Transcribed page contents
-- Opening Marker --
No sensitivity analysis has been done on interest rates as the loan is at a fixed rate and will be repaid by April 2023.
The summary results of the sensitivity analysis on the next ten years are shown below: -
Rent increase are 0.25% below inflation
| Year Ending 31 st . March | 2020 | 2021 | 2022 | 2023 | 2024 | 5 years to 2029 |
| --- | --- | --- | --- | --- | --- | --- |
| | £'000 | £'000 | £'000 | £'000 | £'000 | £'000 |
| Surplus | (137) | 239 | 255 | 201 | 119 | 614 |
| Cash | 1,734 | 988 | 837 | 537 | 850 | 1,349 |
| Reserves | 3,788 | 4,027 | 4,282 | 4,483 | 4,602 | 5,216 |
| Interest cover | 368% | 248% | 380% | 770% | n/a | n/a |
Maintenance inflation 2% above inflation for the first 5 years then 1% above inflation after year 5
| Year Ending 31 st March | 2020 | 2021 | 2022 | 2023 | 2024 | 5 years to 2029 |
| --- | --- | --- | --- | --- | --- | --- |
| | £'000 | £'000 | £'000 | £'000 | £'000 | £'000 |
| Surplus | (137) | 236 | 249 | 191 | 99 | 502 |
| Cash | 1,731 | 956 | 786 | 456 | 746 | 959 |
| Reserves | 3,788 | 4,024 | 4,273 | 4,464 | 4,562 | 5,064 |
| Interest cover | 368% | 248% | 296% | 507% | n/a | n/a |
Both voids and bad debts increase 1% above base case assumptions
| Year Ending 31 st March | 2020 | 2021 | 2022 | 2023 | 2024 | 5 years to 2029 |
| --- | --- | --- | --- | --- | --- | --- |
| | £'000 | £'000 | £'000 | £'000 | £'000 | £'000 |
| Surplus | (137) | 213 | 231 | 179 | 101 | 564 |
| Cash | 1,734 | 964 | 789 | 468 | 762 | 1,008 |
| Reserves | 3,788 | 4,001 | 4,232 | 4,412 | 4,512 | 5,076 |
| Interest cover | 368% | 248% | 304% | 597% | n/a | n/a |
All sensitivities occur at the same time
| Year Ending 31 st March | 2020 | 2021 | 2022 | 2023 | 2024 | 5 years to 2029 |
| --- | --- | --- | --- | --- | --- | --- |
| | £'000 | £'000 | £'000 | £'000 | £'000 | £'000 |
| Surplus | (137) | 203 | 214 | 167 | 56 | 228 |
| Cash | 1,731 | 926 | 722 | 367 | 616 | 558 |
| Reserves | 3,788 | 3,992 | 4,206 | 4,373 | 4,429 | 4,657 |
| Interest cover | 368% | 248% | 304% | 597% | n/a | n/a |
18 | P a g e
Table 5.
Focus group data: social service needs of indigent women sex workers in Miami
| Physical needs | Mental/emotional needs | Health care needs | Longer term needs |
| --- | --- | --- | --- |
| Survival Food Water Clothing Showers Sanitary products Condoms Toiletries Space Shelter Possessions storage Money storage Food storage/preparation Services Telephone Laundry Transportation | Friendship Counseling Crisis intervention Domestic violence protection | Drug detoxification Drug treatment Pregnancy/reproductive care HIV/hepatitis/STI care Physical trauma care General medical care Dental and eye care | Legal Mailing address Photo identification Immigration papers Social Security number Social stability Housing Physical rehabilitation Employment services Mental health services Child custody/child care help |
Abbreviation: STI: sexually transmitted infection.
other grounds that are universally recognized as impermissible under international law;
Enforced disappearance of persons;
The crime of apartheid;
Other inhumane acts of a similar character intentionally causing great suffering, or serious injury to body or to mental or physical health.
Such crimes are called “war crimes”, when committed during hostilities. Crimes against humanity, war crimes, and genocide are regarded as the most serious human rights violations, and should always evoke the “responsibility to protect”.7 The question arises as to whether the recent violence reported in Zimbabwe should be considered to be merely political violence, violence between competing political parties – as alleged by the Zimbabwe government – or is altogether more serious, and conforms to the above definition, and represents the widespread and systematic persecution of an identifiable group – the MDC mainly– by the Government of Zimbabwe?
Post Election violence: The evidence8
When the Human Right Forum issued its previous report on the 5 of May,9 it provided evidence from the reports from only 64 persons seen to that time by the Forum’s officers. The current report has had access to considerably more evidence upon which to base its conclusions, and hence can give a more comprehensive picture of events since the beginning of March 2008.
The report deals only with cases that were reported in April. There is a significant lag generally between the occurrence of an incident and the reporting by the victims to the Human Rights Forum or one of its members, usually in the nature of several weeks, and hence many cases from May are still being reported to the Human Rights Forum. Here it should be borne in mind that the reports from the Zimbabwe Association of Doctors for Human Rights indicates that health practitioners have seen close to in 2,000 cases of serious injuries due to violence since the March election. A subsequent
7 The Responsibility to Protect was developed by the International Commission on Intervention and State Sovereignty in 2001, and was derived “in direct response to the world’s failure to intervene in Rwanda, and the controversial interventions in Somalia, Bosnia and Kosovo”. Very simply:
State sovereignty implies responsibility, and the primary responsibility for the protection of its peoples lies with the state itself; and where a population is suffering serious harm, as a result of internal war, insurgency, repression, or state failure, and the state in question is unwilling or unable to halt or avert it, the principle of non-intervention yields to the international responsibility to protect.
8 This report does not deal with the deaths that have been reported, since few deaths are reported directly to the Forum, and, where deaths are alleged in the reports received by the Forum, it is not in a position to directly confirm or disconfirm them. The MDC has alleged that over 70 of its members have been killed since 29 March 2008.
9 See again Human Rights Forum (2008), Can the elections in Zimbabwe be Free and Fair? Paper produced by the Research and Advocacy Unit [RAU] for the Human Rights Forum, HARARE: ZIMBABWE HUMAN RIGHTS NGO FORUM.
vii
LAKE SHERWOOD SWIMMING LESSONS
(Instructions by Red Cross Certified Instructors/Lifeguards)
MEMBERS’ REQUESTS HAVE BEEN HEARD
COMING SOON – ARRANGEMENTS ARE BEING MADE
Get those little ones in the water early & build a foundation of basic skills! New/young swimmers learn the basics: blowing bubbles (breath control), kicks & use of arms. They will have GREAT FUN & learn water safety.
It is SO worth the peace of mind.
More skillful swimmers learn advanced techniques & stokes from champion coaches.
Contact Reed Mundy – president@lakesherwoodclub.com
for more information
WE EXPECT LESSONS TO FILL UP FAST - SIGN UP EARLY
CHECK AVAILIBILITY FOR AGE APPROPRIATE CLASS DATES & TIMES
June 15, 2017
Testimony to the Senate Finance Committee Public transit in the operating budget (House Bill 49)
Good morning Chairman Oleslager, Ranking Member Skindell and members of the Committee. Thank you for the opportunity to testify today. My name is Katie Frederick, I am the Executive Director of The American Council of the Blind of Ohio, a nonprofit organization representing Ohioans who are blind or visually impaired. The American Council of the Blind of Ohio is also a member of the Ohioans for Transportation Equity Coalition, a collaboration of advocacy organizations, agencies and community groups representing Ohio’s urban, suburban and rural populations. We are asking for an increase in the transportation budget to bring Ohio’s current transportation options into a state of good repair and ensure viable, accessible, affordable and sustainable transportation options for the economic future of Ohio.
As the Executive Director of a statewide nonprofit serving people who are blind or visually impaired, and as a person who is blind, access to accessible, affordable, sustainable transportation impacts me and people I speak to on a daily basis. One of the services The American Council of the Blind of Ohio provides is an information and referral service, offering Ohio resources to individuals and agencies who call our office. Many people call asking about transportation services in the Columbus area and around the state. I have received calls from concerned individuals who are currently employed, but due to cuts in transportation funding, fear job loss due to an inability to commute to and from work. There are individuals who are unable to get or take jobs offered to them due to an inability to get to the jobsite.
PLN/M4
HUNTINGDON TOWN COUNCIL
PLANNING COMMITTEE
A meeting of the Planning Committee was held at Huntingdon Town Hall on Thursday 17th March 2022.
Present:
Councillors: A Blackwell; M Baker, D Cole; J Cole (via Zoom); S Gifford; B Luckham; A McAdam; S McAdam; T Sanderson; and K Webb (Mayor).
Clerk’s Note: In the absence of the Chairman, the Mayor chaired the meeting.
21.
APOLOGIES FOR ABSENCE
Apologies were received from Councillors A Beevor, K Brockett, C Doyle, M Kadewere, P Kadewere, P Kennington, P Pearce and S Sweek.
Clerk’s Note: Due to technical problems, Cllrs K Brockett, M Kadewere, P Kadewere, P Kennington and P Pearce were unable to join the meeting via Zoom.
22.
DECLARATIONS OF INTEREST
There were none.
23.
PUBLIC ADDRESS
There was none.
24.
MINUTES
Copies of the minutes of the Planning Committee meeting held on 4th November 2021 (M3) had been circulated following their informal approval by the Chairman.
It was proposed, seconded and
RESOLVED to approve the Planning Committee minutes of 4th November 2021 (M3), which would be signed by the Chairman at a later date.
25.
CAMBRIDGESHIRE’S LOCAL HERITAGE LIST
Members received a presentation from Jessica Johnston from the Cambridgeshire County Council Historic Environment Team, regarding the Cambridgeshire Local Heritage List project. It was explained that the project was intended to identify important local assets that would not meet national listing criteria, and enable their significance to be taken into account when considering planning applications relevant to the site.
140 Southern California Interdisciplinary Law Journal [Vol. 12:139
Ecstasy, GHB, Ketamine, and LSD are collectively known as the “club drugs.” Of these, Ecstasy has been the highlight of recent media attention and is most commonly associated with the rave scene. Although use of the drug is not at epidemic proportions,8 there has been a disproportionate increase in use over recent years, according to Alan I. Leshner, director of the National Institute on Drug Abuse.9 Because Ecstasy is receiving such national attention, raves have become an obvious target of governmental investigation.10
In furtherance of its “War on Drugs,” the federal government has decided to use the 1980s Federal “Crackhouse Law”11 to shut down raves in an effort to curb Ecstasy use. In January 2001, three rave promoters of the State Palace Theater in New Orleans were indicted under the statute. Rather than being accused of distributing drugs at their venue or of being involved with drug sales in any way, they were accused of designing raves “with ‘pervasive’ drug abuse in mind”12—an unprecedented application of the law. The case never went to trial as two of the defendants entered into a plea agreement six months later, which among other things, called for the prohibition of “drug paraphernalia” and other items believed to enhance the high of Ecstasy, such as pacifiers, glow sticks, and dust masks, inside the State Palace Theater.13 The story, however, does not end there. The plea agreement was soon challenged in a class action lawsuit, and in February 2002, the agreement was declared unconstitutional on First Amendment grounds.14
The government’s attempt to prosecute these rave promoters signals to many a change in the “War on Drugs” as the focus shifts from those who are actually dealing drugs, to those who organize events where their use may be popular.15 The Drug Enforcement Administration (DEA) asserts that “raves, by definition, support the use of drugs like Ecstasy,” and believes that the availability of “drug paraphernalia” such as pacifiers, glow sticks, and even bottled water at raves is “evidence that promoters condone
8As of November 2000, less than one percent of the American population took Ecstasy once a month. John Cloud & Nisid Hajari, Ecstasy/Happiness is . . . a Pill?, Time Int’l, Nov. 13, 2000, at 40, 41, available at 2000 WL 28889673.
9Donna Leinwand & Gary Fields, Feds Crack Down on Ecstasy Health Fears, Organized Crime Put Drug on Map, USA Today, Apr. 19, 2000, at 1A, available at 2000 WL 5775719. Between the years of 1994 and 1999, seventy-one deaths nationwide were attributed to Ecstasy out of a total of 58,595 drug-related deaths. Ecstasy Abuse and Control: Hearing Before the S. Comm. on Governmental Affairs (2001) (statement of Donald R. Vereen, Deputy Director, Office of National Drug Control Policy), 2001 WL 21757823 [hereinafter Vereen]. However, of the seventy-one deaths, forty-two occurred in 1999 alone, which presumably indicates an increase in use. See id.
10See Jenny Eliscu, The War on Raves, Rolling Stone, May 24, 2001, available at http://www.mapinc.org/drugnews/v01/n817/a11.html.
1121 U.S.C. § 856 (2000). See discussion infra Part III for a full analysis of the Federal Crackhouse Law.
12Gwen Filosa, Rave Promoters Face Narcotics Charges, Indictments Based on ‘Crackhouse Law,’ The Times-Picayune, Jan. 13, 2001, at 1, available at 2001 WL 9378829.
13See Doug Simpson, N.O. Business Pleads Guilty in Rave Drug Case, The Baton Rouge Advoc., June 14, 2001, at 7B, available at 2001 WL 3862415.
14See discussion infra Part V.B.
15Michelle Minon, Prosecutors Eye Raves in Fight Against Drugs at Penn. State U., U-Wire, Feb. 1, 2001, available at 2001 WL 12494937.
-- Closing Marker --
Show every line from the entries above in which "November" appears.

Reply
Copies of the minutes of the Planning Committee meeting held on 4th November 2021 (M3) had been circulated following their informal approval by the Chairman.
RESOLVED to approve the Planning Committee minutes of 4th November 2021 (M3), which would be signed by the Chairman at a later date.
8As of November 2000, less than one percent of the American population took Ecstasy once a month. John Cloud & Nisid Hajari, Ecstasy/Happiness is . . . a Pill?, Time Int’l, Nov. 13, 2000, at 40, 41, available at 2000 WL 28889673.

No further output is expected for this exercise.